Que pode uma criatura senão,
entre criaturas, amar?
amar e esquecer,
amar e mal amar,
amar, desamar, amar?
sempre, e até de olhos vidrados, amar?
Que pode, pergunto, o ser amoroso,
sozinho, em rotação universal, senão
rodar também, e amar?
amar o que o mar traz à praia,
e o que ele sepulta, e o que, na brisa marinha,
é sal, ou precisão de amor, ou simples ânsia?
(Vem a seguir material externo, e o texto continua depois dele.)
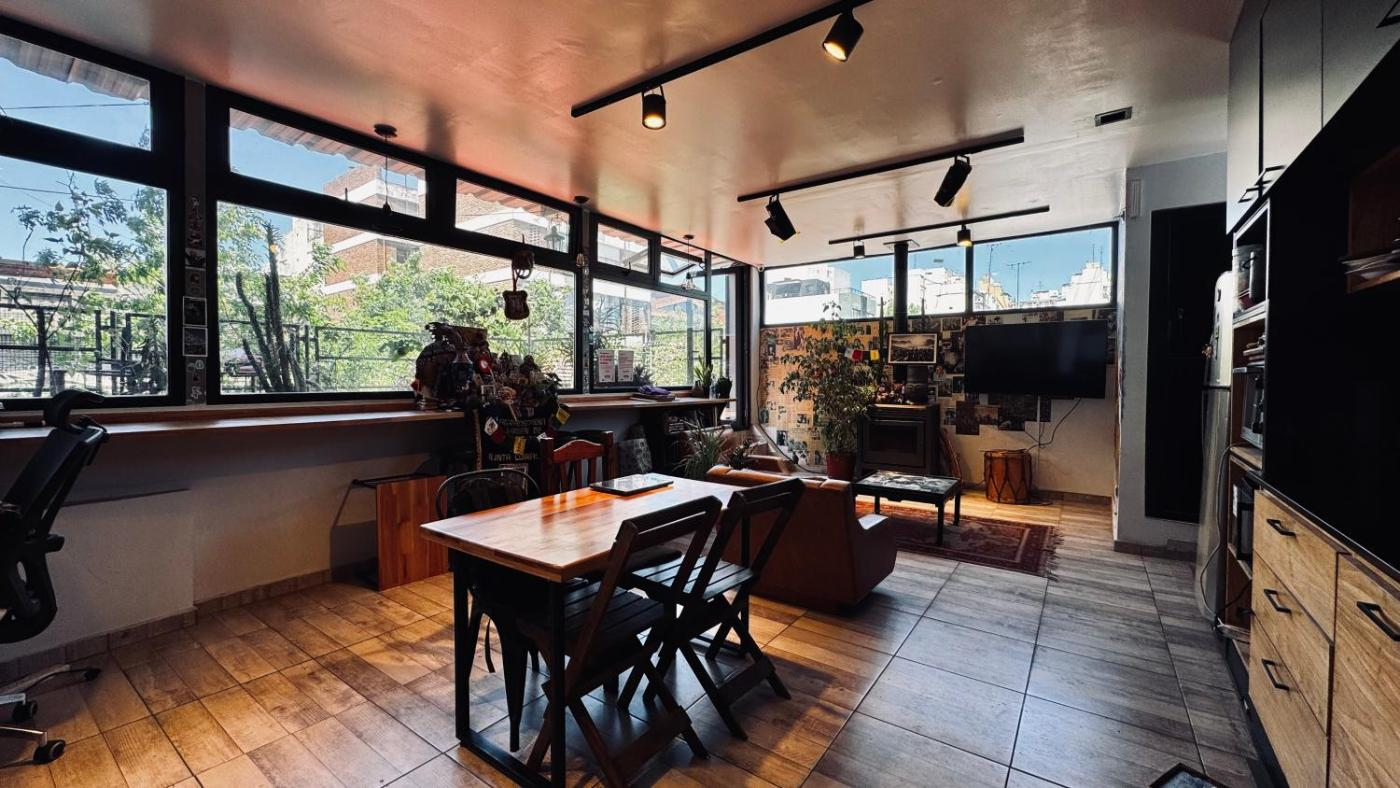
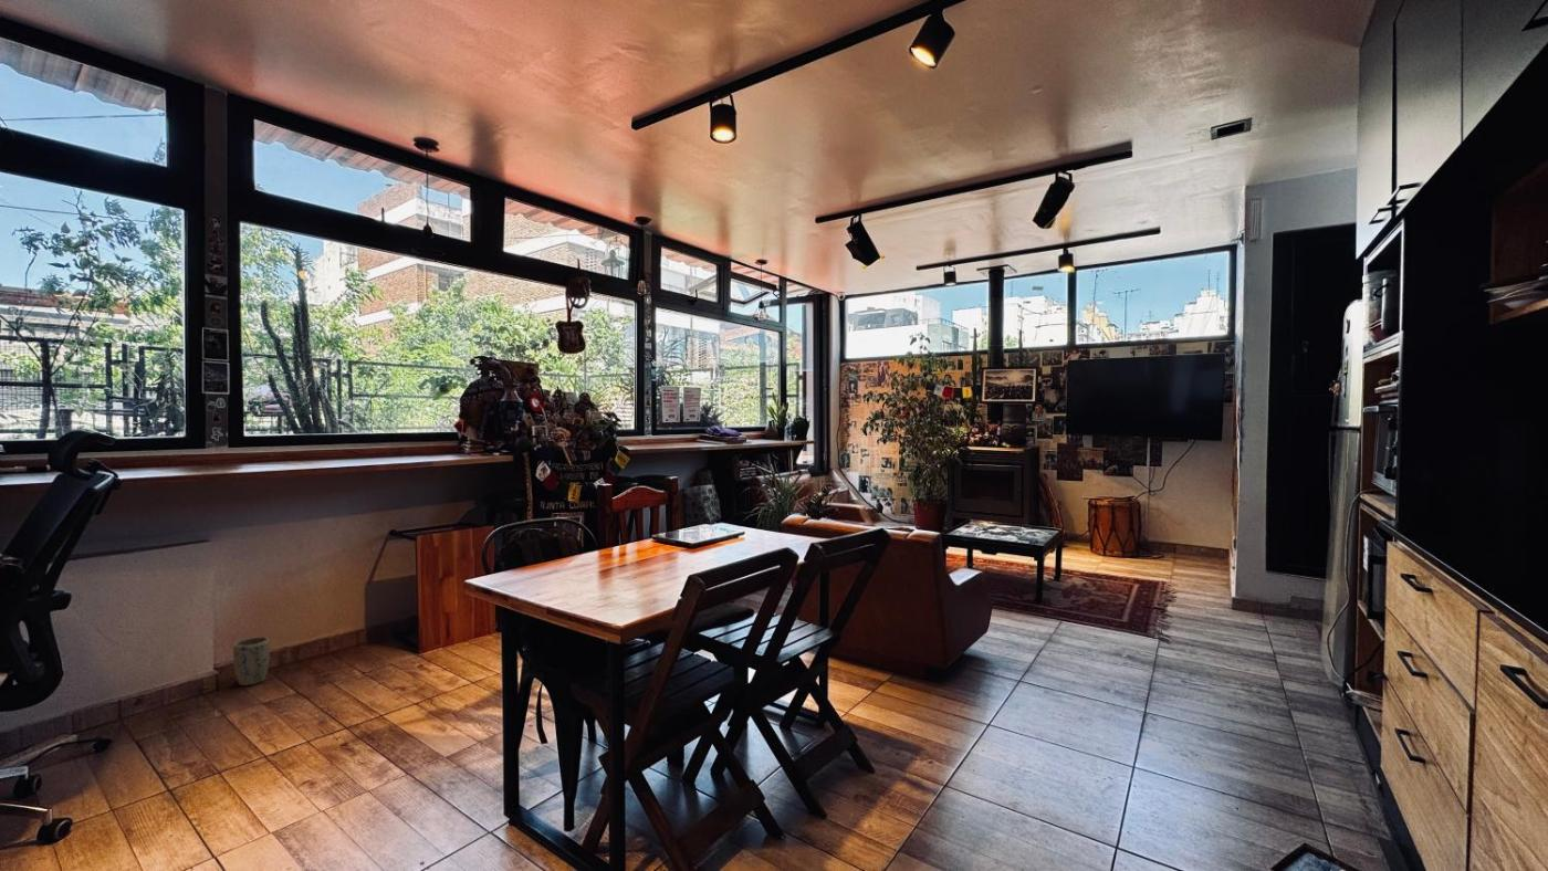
+ plant pot [232,636,271,686]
Amar solenemente as palmas do deserto,
o que é entrega ou adoração expectante,
e amar o inóspito, o áspero,
um vaso sem flor, um chão de ferro,
e o peito inerte, e a rua vista em sonho, e uma ave de rapina.
Este o nosso destino: amor sem conta,
distribuído pelas coisas pérfidas ou nulas,
doação ilimitada a uma completa ingratidão,
e na concha vazia do amor a procura medrosa,
paciente, de mais e mais amor.
Amar a nossa falta mesma de amor, e na secura nossa
amar a água implícita, e o beijo tácito, e a sede infinita.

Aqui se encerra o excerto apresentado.